Only an exact repeat of the listing, without its images, counts as the answer.

Input data:
= = = =

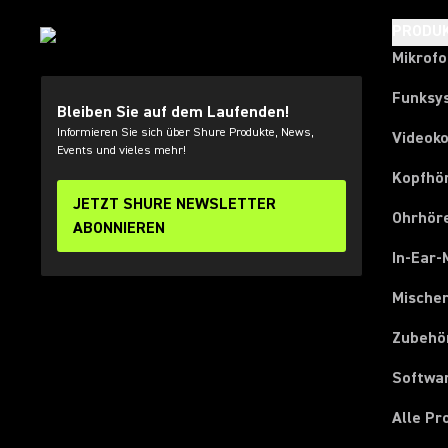
PRODU
Mikrof
Funksy
Bleiben Sie auf dem Laufenden!
Informieren Sie sich über Shure Produkte, News,
Videok
Events und vieles mehr!
Kopfhö
JETZT SHURE NEWSLETTER
Ohrhör
ABONNIEREN
In-Ear-
Mische
Zubehö
Softwa
Alle P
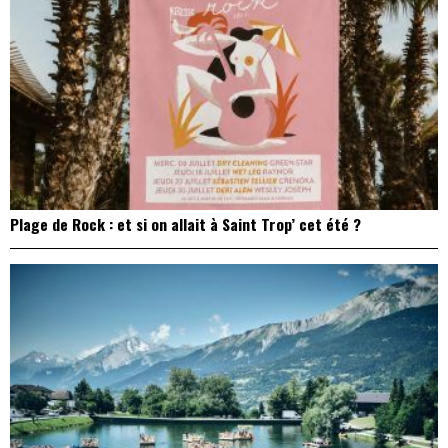
Plage de Rock : et si on allait à Saint Trop’ cet été ?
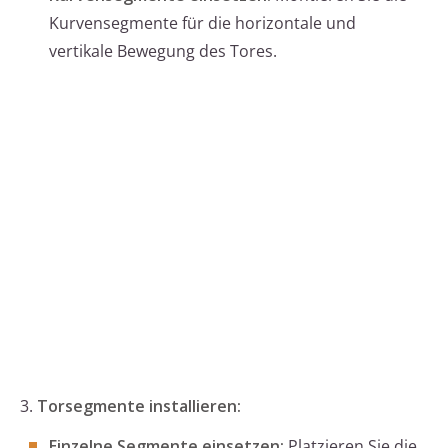
Kurvensegmente für die horizontale und
vertikale Bewegung des Tores.
3.
Torsegmente installieren:
Einzelne Segmente einsetzen:
Platzieren Sie die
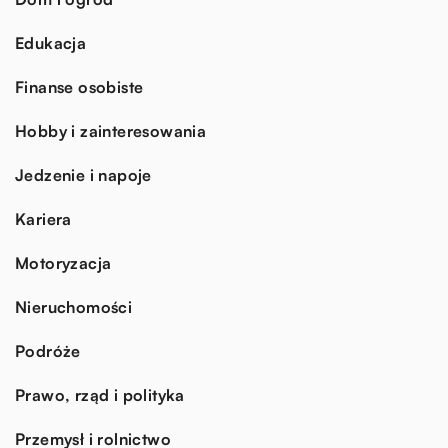
Edukacja
Finanse osobiste
Hobby i zainteresowania
Jedzenie i napoje
Kariera
Motoryzacja
Nieruchomości
Podróże
Prawo, rząd i polityka
Przemysł i rolnictwo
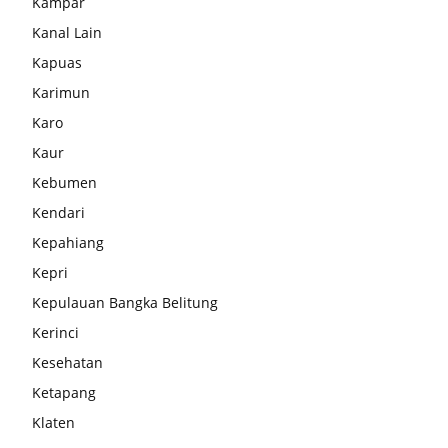
Kampar
Kanal Lain
Kapuas
Karimun
Karo
Kaur
Kebumen
Kendari
Kepahiang
Kepri
Kepulauan Bangka Belitung
Kerinci
Kesehatan
Ketapang
Klaten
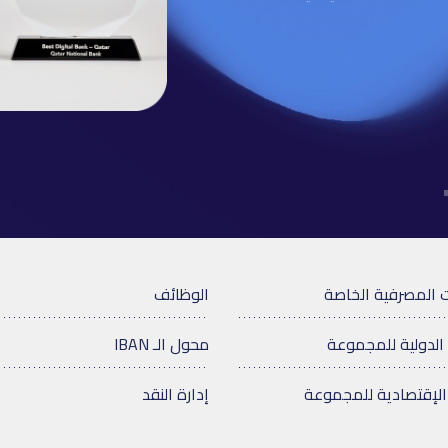
 المصرفية الخاصة
الوظائف
الدولية للمجموعة
محول الـ IBAN
الإقتصادية للمجموعة
إدارة النقد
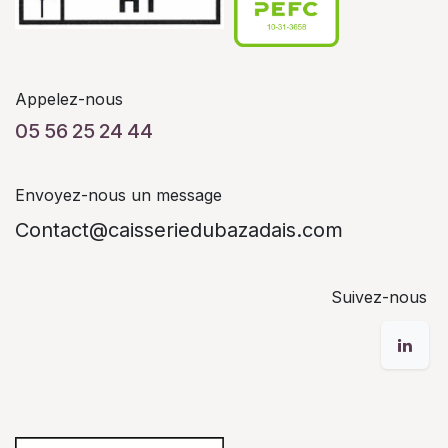
Appelez-nous
05 56 25 24 44
Envoyez-nous un message
Contact@caisseriedubazadais.com
Suivez-nous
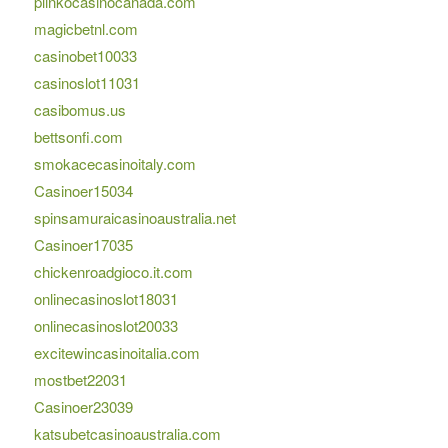
plinkocasinocanada.com
magicbetnl.com
casinobet10033
casinoslot11031
casibomus.us
bettsonfi.com
smokacecasinoitaly.com
Casinoer15034
spinsamuraicasinoaustralia.net
Casinoer17035
chickenroadgioco.it.com
onlinecasinoslot18031
onlinecasinoslot20033
excitewincasinoitalia.com
mostbet22031
Casinoer23039
katsubetcasinoaustralia.com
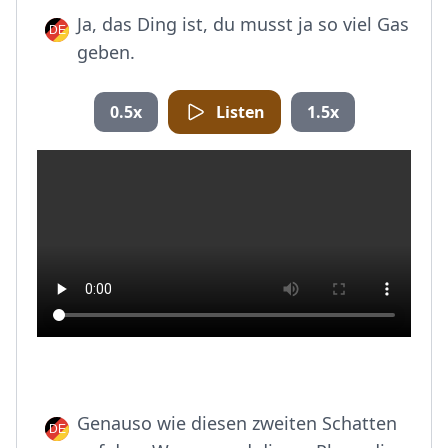
Ja, das Ding ist, du musst ja so viel Gas
geben.
0.5x
Listen
1.5x
Genauso wie diesen zweiten Schatten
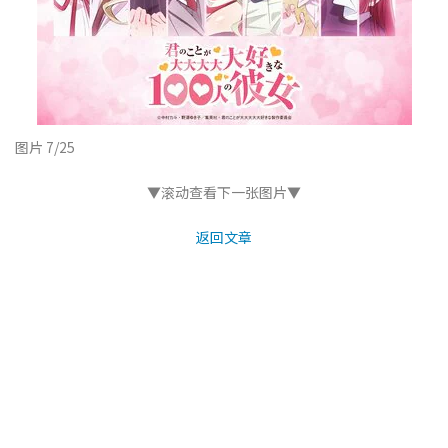
图片 7/25
▼滚动查看下一张图片▼
返回文章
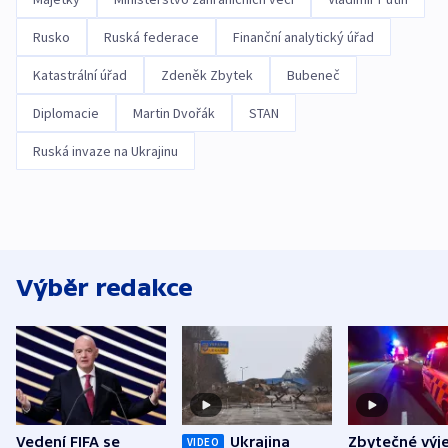
Rusko
Ruská federace
Finanční analytický úřad
Katastrální úřad
Zdeněk Zbytek
Bubeneč
Diplomacie
Martin Dvořák
STAN
Ruská invaze na Ukrajinu
Výběr redakce
Vedení FIFA se
Ukrajina
Zbytečné výj
VIDEO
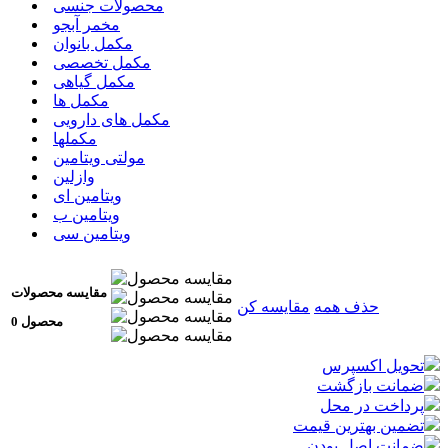
محصولات جنسی
مخمر آبجو
مکمل بانوان
مکمل تخصصی
مکمل گیاهی
مکمل ها
مکمل های دارویی
مکملها
مولتی ویتامین
وازلین
ویتامین ای
ویتامین ب
ویتامین سی
مقایسه محصولات
حذف همه
مقایسه کن
0 محصول
تحویل اکسپرس
ضمانت بازگشت
پرداخت در محل
تضمین بهترین قیمت
ضمانت اصل بودن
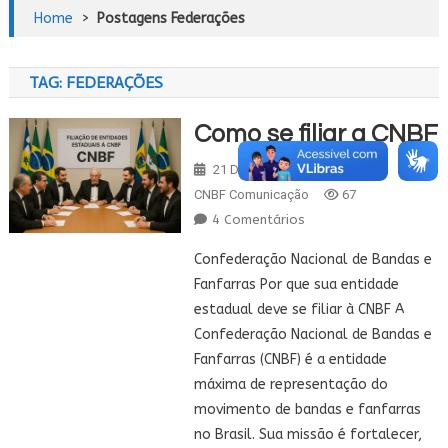
Home
>
Postagens Federações
TAG:
FEDERAÇÕES
Como se filiar a CNBF
21 De Novembro De 2021
CNBF Comunicação
67
Em
4 Comentários
Como
Confederação Nacional de Bandas e
Se
Fanfarras Por que sua entidade
Filiar
estadual deve se filiar à CNBF A
A
Confederação Nacional de Bandas e
CNBF
Fanfarras (CNBF) é a entidade
máxima de representação do
movimento de bandas e fanfarras
no Brasil. Sua missão é fortalecer,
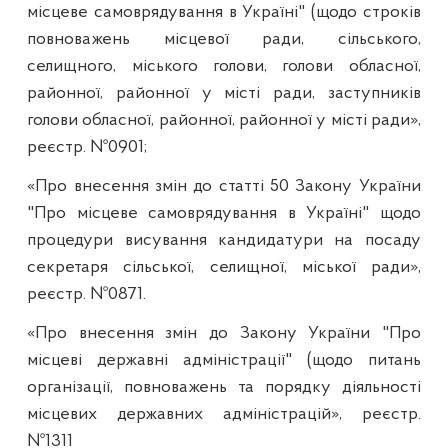
місцеве самоврядування в Україні" (щодо строків
повноважень місцевої ради, сільського,
селищного, міського голови, голови обласної,
районної, районної у місті ради, заступників
голови обласної, районної, районної у місті ради»,
реєстр. №0901;
«Про внесення змін до статті 50 Закону України
"Про місцеве самоврядування в Україні" щодо
процедури висування кандидатури на посаду
секретаря сільської, селищної, міської ради»,
реєстр. №0871.
«Про внесення змін до Закону України "Про
місцеві державні адміністрації" (щодо питань
організації, повноважень та порядку діяльності
місцевих державних адміністрацій», реєстр.
№1311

= = = =

Your response:
PRODU
Mikrof
Funksy
Bleiben Sie auf dem Laufenden!
Informieren Sie sich über Shure Produkte, News,
Videok
Events und vieles mehr!
Kopfhö
JETZT SHURE NEWSLETTER
Ohrhör
ABONNIEREN
In-Ear-
Mische
Zubehö
Softwa
Alle P
Plage de Rock : et si on allait à Saint Trop’ cet été ?
Kurvensegmente für die horizontale und
vertikale Bewegung des Tores.
3.
Torsegmente installieren:
Einzelne Segmente einsetzen:
Platzieren Sie die
Edukacja
Finanse osobiste
Hobby i zainteresowania
Jedzenie i napoje
Kariera
Motoryzacja
Nieruchomości
Podróże
Prawo, rząd i polityka
Przemysł i rolnictwo
Kampar
Kanal Lain
Kapuas
Karimun
Karo
Kaur
Kebumen
Kendari
Kepahiang
Kepri
Kepulauan Bangka Belitung
Kerinci
Kesehatan
Ketapang
Klaten
 المصرفية الخاصة
الوظائف
الدولية للمجموعة
محول الـ IBAN
الإقتصادية للمجموعة
إدارة النقد
Appelez-nous
05 56 25 24 44
Envoyez-nous un message
Contact@caisseriedubazadais.com
Suivez-nous
plinkocasinocanada.com
magicbetnl.com
casinobet10033
casinoslot11031
casibomus.us
bettsonfi.com
smokacecasinoitaly.com
Casinoer15034
spinsamuraicasinoaustralia.net
Casinoer17035
chickenroadgioco.it.com
onlinecasinoslot18031
onlinecasinoslot20033
excitewincasinoitalia.com
mostbet22031
Casinoer23039
katsubetcasinoaustralia.com
Ja, das Ding ist, du musst ja so viel Gas
geben.
0.5x
Listen
1.5x
Genauso wie diesen zweiten Schatten
图片 7/25
▼滚动查看下一张图片▼
返回文章
Rusko
Ruská federace
Finanční analytický úřad
Katastrální úřad
Zdeněk Zbytek
Bubeneč
Diplomacie
Martin Dvořák
STAN
Ruská invaze na Ukrajinu
Výběr redakce
Vedení FIFA se
Ukrajina
Zbytečné výj
VIDEO
محصولات جنسی
مخمر آبجو
مکمل بانوان
مکمل تخصصی
مکمل گیاهی
مکمل ها
مکمل های دارویی
مکملها
مولتی ویتامین
وازلین
ویتامین ای
ویتامین ب
ویتامین سی
مقایسه محصولات
حذف همه
مقایسه کن
0 محصول
تحویل اکسپرس
ضمانت بازگشت
پرداخت در محل
تضمین بهترین قیمت
ضمانت اصل بودن
Home
>
Postagens Federações
TAG:
FEDERAÇÕES
Como se filiar a CNBF
21 De Novembro De 2021
CNBF Comunicação
67
Em
4 Comentários
Como
Confederação Nacional de Bandas e
Se
Fanfarras Por que sua entidade
Filiar
estadual deve se filiar à CNBF A
A
Confederação Nacional de Bandas e
CNBF
Fanfarras (CNBF) é a entidade
máxima de representação do
movimento de bandas e fanfarras
no Brasil. Sua missão é fortalecer,
місцеве самоврядування в Україні" (щодо строків
повноважень місцевої ради, сільського,
селищного, міського голови, голови обласної,
районної, районної у місті ради, заступників
голови обласної, районної, районної у місті ради»,
реєстр. №0901;
«Про внесення змін до статті 50 Закону України
"Про місцеве самоврядування в Україні" щодо
процедури висування кандидатури на посаду
секретаря сільської, селищної, міської ради»,
реєстр. №0871.
«Про внесення змін до Закону України "Про
місцеві державні адміністрації" (щодо питань
організації, повноважень та порядку діяльності
місцевих державних адміністрацій», реєстр.
№1311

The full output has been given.